If you have COPD, you may have trouble eating because of your symptoms, such as shortness of breath and fatigue. As a result, you may not get all of the calories and nutrients you need, which can worsen your symptoms and raise your risk for infections. This is generally more common in severe forms of COPD. Talk with your doctor about following an eating plan that will meet your nutritional needs. Your doctor may suggest eating smaller, more frequent meals; resting before eating; and taking vitamins or nutritional supplements.

You may find it hard to be active with your symptoms. Talk with your doctor about what types of activities are safe for you, as physical activity can strengthen the muscles that help you breathe and improve your overall wellness.

Medication
Depending on the severity of your COPD, your doctor may prescribe short-acting or long-acting bronchodilators. Bronchodilators relax the muscles around your airways, helping to open your airways and make breathing easier. Short-acting bronchodilators last about four to six hours and should be used only when needed. Long-acting bronchodilators last about 12 or more hours and are used every day.

If your COPD is more severe, or if your symptoms flare up often, your doctor may prescribe a combination of medicines that includes a bronchodilator and an inhaled steroid. Steroids help reduce airway inflammation.

Vaccines
Flu Shot – The flu can cause serious problems for people who have COPD. Talk with your doctor about getting a yearly flu shot to reduce your risk of getting the flu.

Pneumococcal Vaccine – People who have COPD are at higher risk for pneumonia. Talk with your doctor about this vaccine to lower your risk of getting pneumococcal pneumonia and its complications.

Pulmonary Rehabilitation
Pulmonary rehabilitation for COPD includes a program of exercises that helps people build their physical fitness, and teaches breathing techniques and strategies for living better with COPD.

Oxygen Therapy
If you have severe COPD and low levels of oxygen in your blood, your doctor may recommend oxygen therapy to help you breathe better.

You may need extra oxygen most of the day or only at certain times. For people who have severe COPD, using extra oxygen can help them:

  • Do tasks or activities with fewer symptoms
  • Protect their hearts and other organs from damage
  • Sleep longer and improve alertness during the day
  • Live longer

How is COPD Managed?
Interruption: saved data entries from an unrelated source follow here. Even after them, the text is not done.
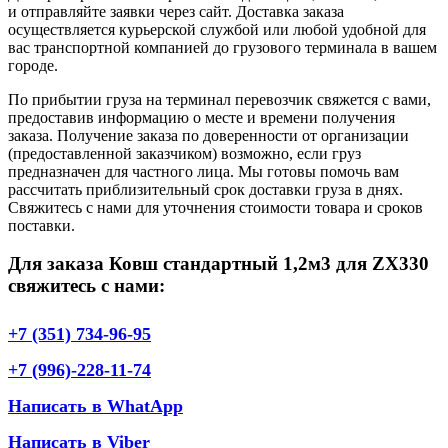
и отправляйте заявки через сайт. Доставка заказа
осуществляется курьерской службой или любой удобной для
вас транспортной компанией до грузового терминала в вашем
городе.
По прибытии груза на терминал перевозчик свяжется с вами,
предоставив информацию о месте и времени получения
заказа. Получение заказа по доверенности от организации
(предоставленной заказчиком) возможно, если груз
предназначен для частного лица. Мы готовы помочь вам
рассчитать приблизительный срок доставки груза в днях.
Свяжитесь с нами для уточнения стоимости товара и сроков
поставки.
Для заказа Ковш стандартный 1,2м3 для ZX330
свяжитесь с нами:
+7 (351) 734-96-95
+7 (996)-228-11-74
Написать в WhatApp
Написать в Viber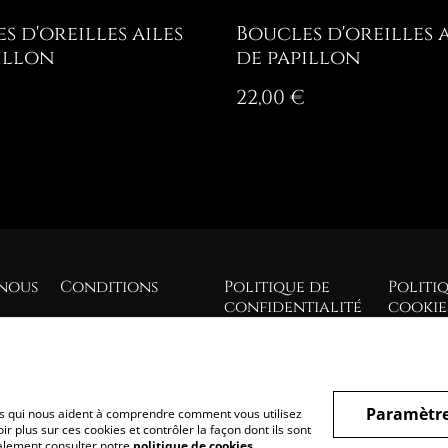
s d'oreilles ailes
Boucles d'oreilles a
illon
de papillon
22,00 €
nous
Conditions
Politique de
Politi
confidentialité
cookie
Paramètre
hiers qui nous aident à comprendre comment vous utilisez
r plus sur ces cookies et contrôler la façon dont ils sont
galement consulter notre
politique de cookies
.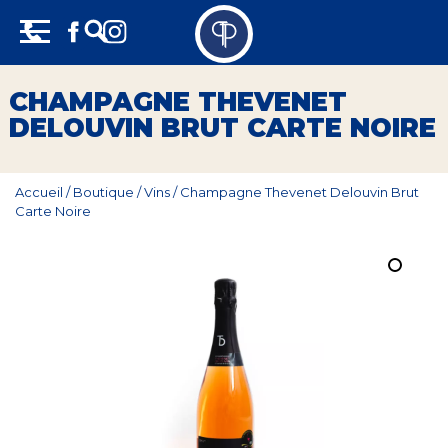
Skip
Panneau de gestion des cookies
to
content
Vins
CHAMPAGNE THEVENET
DELOUVIN BRUT CARTE NOIRE
Champagne
Whisky
Accueil
/
Boutique
/
Vins
/
Champagne Thevenet Delouvin Brut
Carte Noire
Rhum
Armagnac
Spiritueux
Bières
Bag in box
You can do things to help manage COPD and its symptoms, including:

  • Moving slowly
  • Putting items that you need often in an easy to reach place
  • Finding simpler ways to cook, clean and do other chores, such as using a cart with wheels to move things around or using tongs with long handles to reach things
  • Asking for help moving things around your house so you don’t need to climb the stairs as often
  • Wearing loose-fitting clothing, and wearing clothes and shoes that are easy to put on and take off

Depending on how severe your disease is, you may want to ask your family and friends for help with daily tasks. If you have COPD, know when and where to seek help for your symptoms. You should get emergency care if you have severe symptoms, such as trouble catching your breath or talking.

Call your doctor if you notice that your symptoms are worsening or if you have signs of an infection, such as a fever. Your doctor may need to change or adjust your treatments to relieve and treat symptoms.

Keep phone numbers handy for your doctor, hospital and someone who can take you for medical care. You should also have a list of all medications you’re taking and directions to the doctor’s office and hospital on hand.

Living with COPD may cause fear, anxiety, depression and stress. Talk about how you feel with your health care team or a professional counselor. If you’re depressed, your doctor may recommend medicines or other treatments that can improve your quality of life.

Joining a patient support group may help you adjust to living with COPD. You can see how other people with COPD have coped. Talk with your doctor about local support groups or check with an area medical center.

Support from family and friends also can help relieve stress and anxiety. Let your loved ones know how you feel and what they can do to help you.